Banca Mediterranea, l’Italia può vincere con Milano
di Stefano Ventura

Nel passaggio dall’Europa dei 15 all’Europa dei 25, gli interessi geopolitici dell’Unione tendono evidentemente verso Est. Lo dimostrano anche i corridoi transeuropei ovvero gli accordi e gli investimenti che mirano a sviluppare le reti di trasporto (per terra, cielo e mare) al servizio degli scambi tra l’Unione e i suoi partner orientali, sia europei che asiatici. Questa chiara propensione non mette in ombra, anzi rende urgente, una politica di parallelo consolidamento delle relazioni tra l’Unione e il bacino del Mediterraneo.

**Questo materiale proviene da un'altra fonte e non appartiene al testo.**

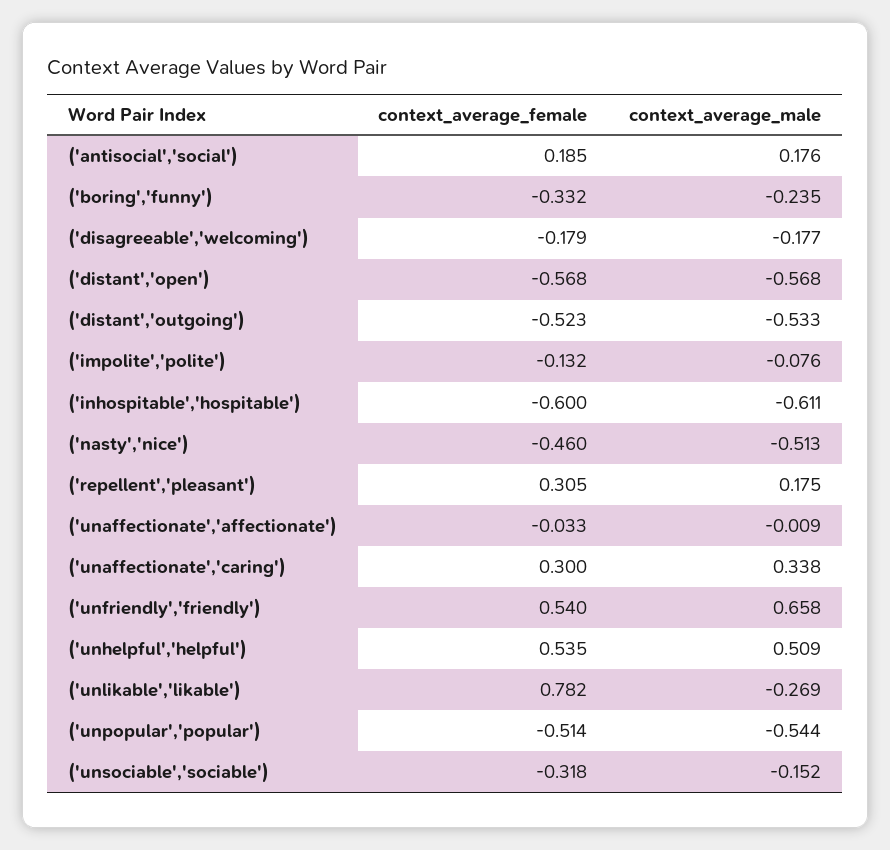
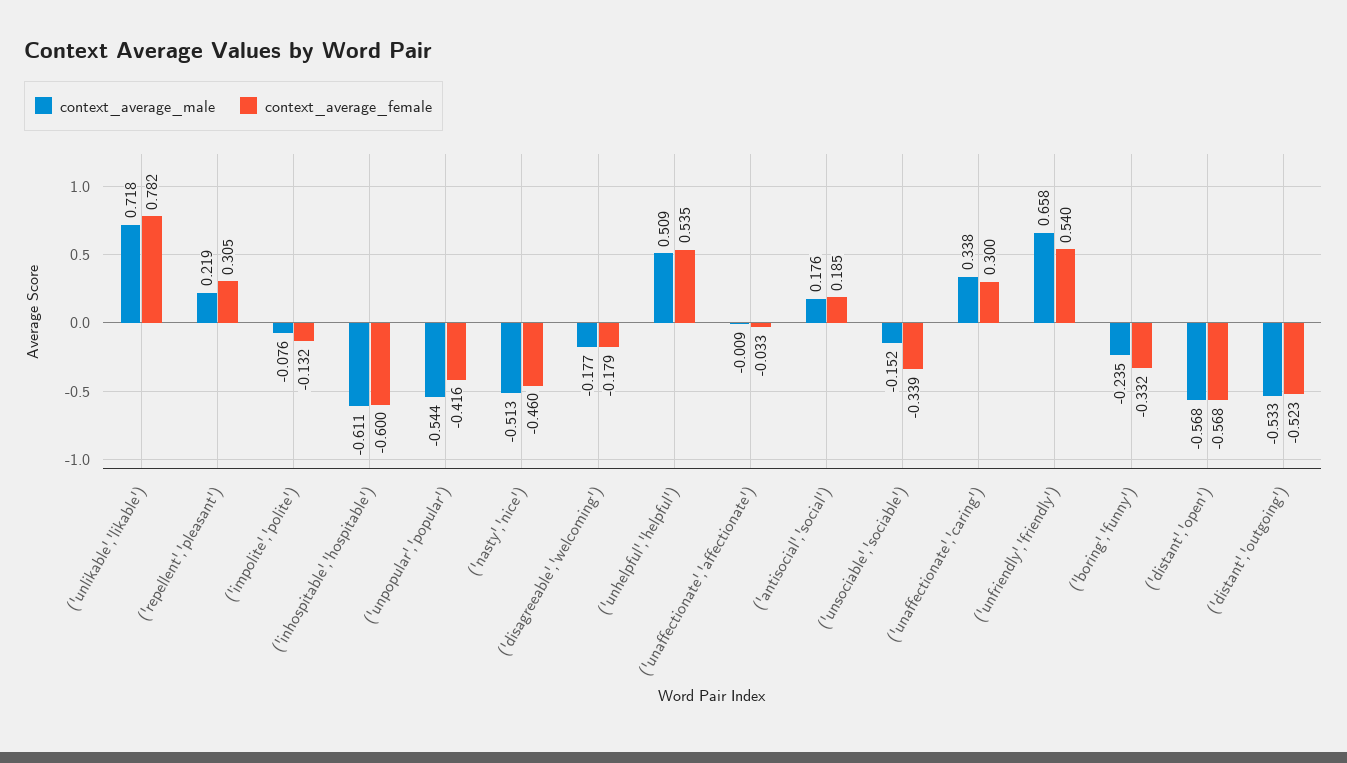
context_average_male, ('repellent','pleasant'): 0.175 -> 0.219
context_average_male, ('unlikable','likable'): -0.269 -> 0.718
context_average_female, ('unpopular','popular'): -0.514 -> -0.416
context_average_female, ('unsociable','sociable'): -0.318 -> -0.339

In quest’ottica va prendendo piede l’idea di istituire, accanto alla Banca Europea per gli Investimenti (che opera prevalentemente sul territorio comunitario) e alla Banca Europea per la Ricostruzione e lo Sviluppo (impegnata in 27 Stati ex-socialisti tra l’Europa centrale e l’Asia centrale), una Banca Europea per il Mediterraneo.

Da qualche tempo si va profilando la candidatura di Milano a sede dell’istituendo organismo finanziario, sul quale è chiaro che il nostro paese ha un interesse primario, comparabile a quello della Spagna e della Francia. Subito si è aperto il fuoco di sbarramento su questa candidatura, ma il veto non arriva da Madrid o Parigi, bensì da Napoli e Bari, a cominciare dalle colonne del Mattino. Gli argomenti sono suggestivi sul piano emotivo: Milano è una città mitteleuropea, non è nemmeno bagnata dal Mediterraneo come invece Napoli o Bari geograficamente vicine a Tunisi o Istanbul. Pertanto, secondo l'economista Mariano D’Antonio, l’ambizione della città lombarda è “irrealistica, anzi grottesca” e tesa a “incassare un altro trofeo padano”.

Non conviene sottoscrivere queste tesi, meglio affrontare la questione sul piano razionale e sostenere la “candidatura padana”, la sola plausibile per il nostro paese. Si può aggiungere, inoltre, che alimentare la polemica interna è un atto masochistico che può solo indebolire l’Italia e rafforzare proposte contrapposte da Stati che, di fronte all’interesse nazionale, sanno essere più coesi del nostro. Perché puntare risolutamente su Milano? Perché l’oggetto del contendere è un’istituzione finanziaria e le istituzioni finanziarie sono basate sui sistemi relazionali. Per questo esse si localizzano in maniera fortemente accentrata: un solo quartiere in una sola città. Così è per New York o per la City londinese (sede della BERS) che vanta una capitalizzazione di borsa pari a tre volte quella di Francoforte, nonché un’elevatissima concentrazione di merchant banks.

Il capoluogo lombardo, che non è sul podio delle piazze finanziarie europee, è comunque la capitale economica del nostro paese. E’ in questa città (insieme a Londra, Francoforte, Parigi e Madrid) e non a Napoli, che hanno i propri uffici le principali banche italiane ed europee, insieme a quelle dell’altra sponda del Mediterraneo. E’ in questa città, e non a Bari, che ci sono le rappresentanze consolari, di tutti gli Stati europei e di tutti i paesi mediterranei. E’ in questa città che c’è la maggiore rete di rapporti commerciali diretti tra gli imprenditori italiani e le aziende e le istituzioni di Magreb, Nordafrica e Medioriente. E infine, non è vero che Puglia o Campania sono più vicine a quelle regioni rispetto alla Lombardia. Sulla verità geografica prevale la verità delle connessioni trasportistiche. Milano, a differenza di Napoli e Bari, ha voli giornalieri via Malpensa con il mondo intero. Dunque è raggiungibile in minor tempo e a costi ridotti, sopratutto dal Mezzogiorno d’Italia che qui potrebbe interloquire in modo più agevole rispetto a quanto non farebbe in una città spagnola, francese, piuttosto che greca o portoghese. L’alternativa a Milano, non è una città del meridione, è una capitale finanziaria straniera. E’ bene ammetterlo, nell’interesse del Sud Italia: evviva Milano.